| What you will do |
Reproduce every line of the listing below without changing anything, but omit the pictures.

═══

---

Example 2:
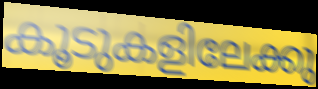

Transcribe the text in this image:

കൂടുകളിലേക്കു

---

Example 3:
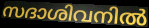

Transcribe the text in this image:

സദാശിവനിൽ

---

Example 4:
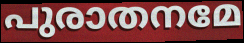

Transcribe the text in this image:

പുരാതനമേ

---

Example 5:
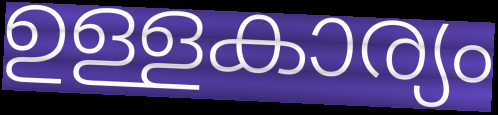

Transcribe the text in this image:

ഉള്ളകാര്യം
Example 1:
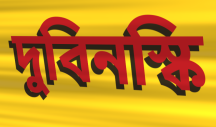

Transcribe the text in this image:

দুবিনস্কি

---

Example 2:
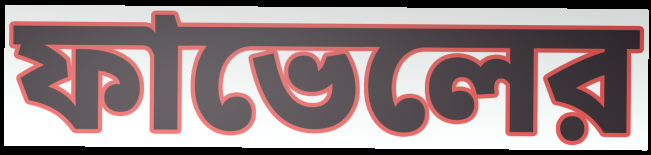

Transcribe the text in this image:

ফাভেলের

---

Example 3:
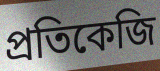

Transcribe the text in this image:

প্রতিকেজি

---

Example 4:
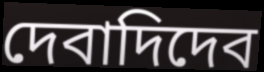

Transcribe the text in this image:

দেবাদিদেব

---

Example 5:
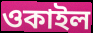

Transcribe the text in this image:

ওকাইল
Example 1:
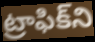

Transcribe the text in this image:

ట్రాఫిక్‌ని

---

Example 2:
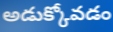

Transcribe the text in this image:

అడుక్కోవడం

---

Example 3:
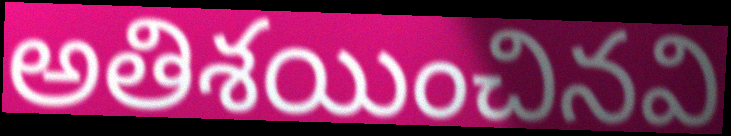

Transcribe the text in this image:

అతిశయించినవి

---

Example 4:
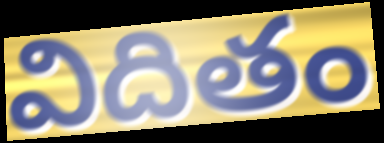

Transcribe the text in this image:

విదితం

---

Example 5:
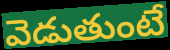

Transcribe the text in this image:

వెడుతుంటే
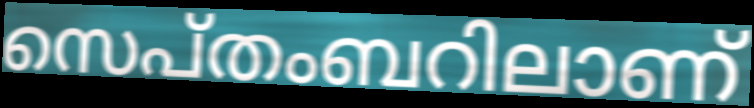
സെപ്തംബറിലാണ്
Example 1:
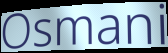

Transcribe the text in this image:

Osmani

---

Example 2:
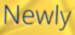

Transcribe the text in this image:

Newly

═══

| Output |
---

Example 2:

Transcribe the text in this image:

കൂടുകളിലേക്കു

---

Example 3:

Transcribe the text in this image:

സദാശിവനിൽ

---

Example 4:

Transcribe the text in this image:

പുരാതനമേ

---

Example 5:

Transcribe the text in this image:

ഉള്ളകാര്യം
Example 1:

Transcribe the text in this image:

দুবিনস্কি

---

Example 2:

Transcribe the text in this image:

ফাভেলের

---

Example 3:

Transcribe the text in this image:

প্রতিকেজি

---

Example 4:

Transcribe the text in this image:

দেবাদিদেব

---

Example 5:

Transcribe the text in this image:

ওকাইল
Example 1:

Transcribe the text in this image:

ట్రాఫిక్‌ని

---

Example 2:

Transcribe the text in this image:

అడుక్కోవడం

---

Example 3:

Transcribe the text in this image:

అతిశయించినవి

---

Example 4:

Transcribe the text in this image:

విదితం

---

Example 5:

Transcribe the text in this image:

వెడుతుంటే
സെപ്തംബറിലാണ്
Example 1:

Transcribe the text in this image:

Osmani

---

Example 2:

Transcribe the text in this image:

Newly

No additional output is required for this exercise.